• **BRIEF**:
Collect every line of the listing below that contains the string "typing".

[RECORDS FOR THE EXERCISE]

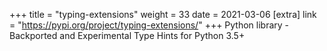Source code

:+++
title = "typing-extensions"
weight = 33
date = 2021-03-06
[extra]
link = "https://pypi.org/project/typing-extensions/"
+++
Python library - Backported and Experimental Type Hints for Python 3.5+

[/RECORDS FOR THE EXERCISE]

• **ANSWER SECTION**:
title = "typing-extensions"
link = "https://pypi.org/project/typing-extensions/"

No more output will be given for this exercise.